# Aim of the task:
Reproduce every text line of all the items below word for word, omitting the pictures.

Dataset excerpt
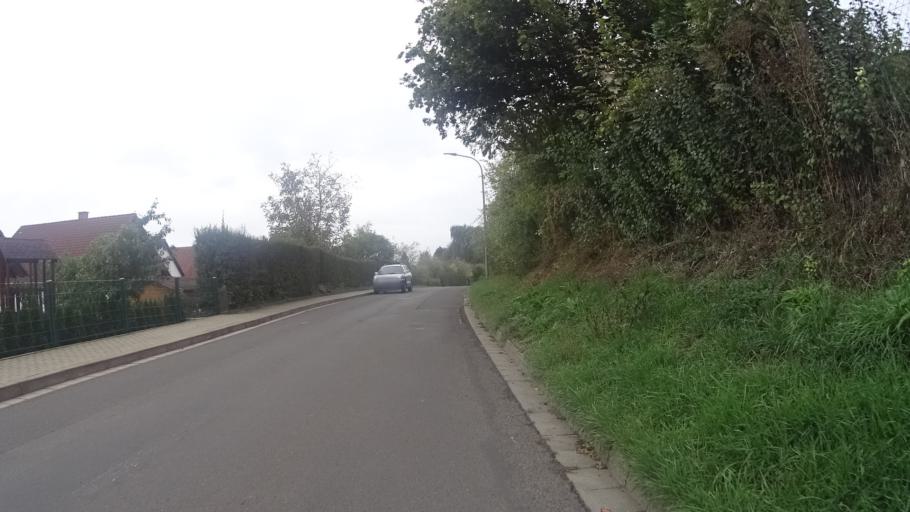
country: DE
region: Rheinland-Pfalz
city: Ottersheim
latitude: 49.6253
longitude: 8.1083
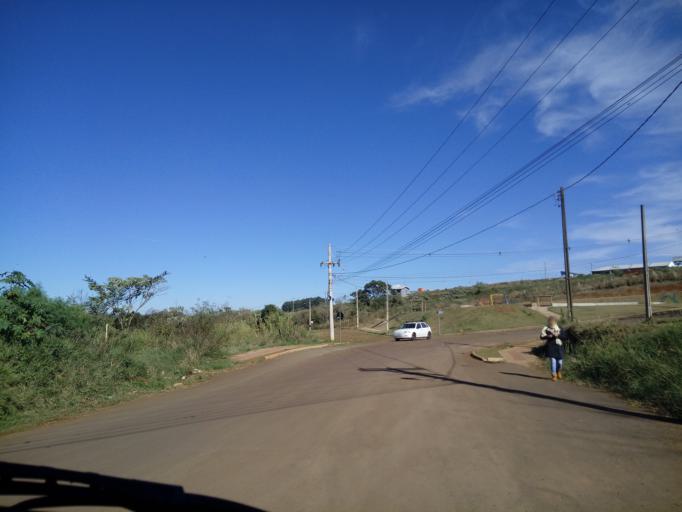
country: BR
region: Santa Catarina
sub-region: Chapeco
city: Chapeco
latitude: -27.0392
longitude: -52.6175
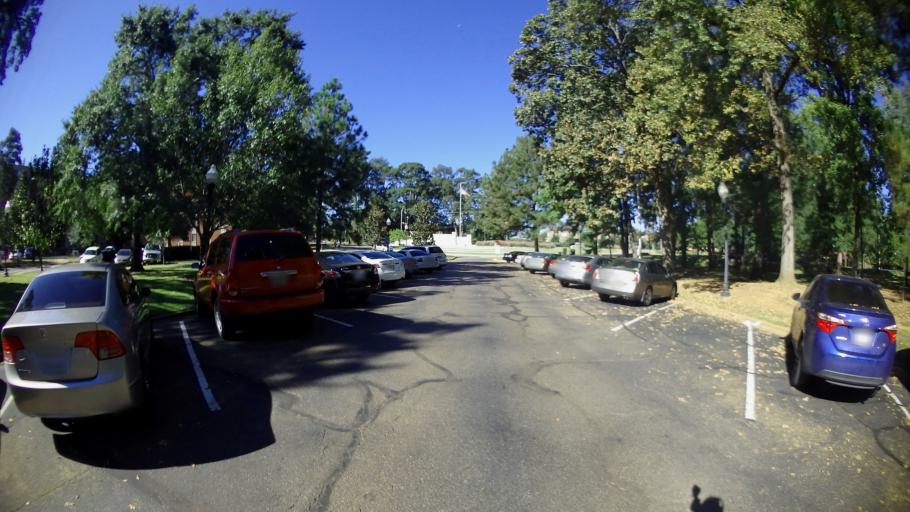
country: US
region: Texas
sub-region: Nacogdoches County
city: Nacogdoches
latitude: 31.6191
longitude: -94.6517
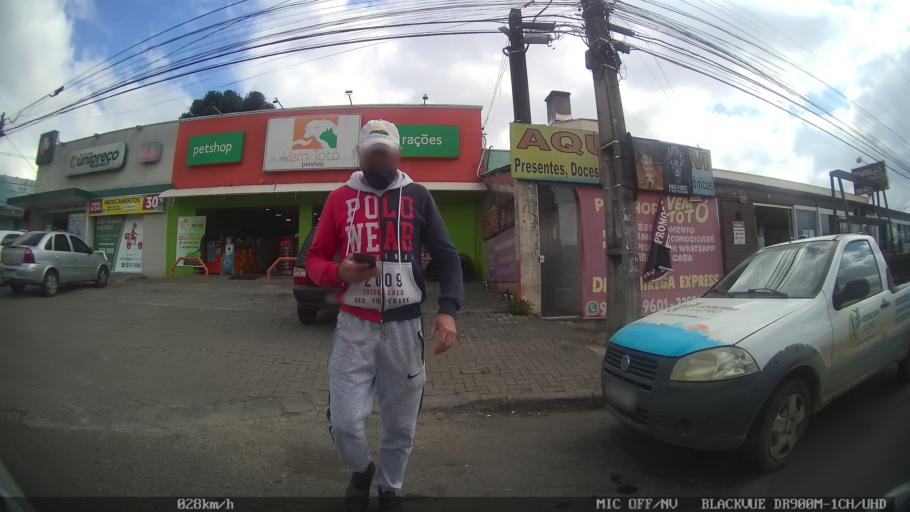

# Task output:
country: DE
region: Rheinland-Pfalz
city: Ottersheim
latitude: 49.6253
longitude: 8.1083
country: BR
region: Santa Catarina
sub-region: Chapeco
city: Chapeco
latitude: -27.0392
longitude: -52.6175
country: US
region: Texas
sub-region: Nacogdoches County
city: Nacogdoches
latitude: 31.6191
longitude: -94.6517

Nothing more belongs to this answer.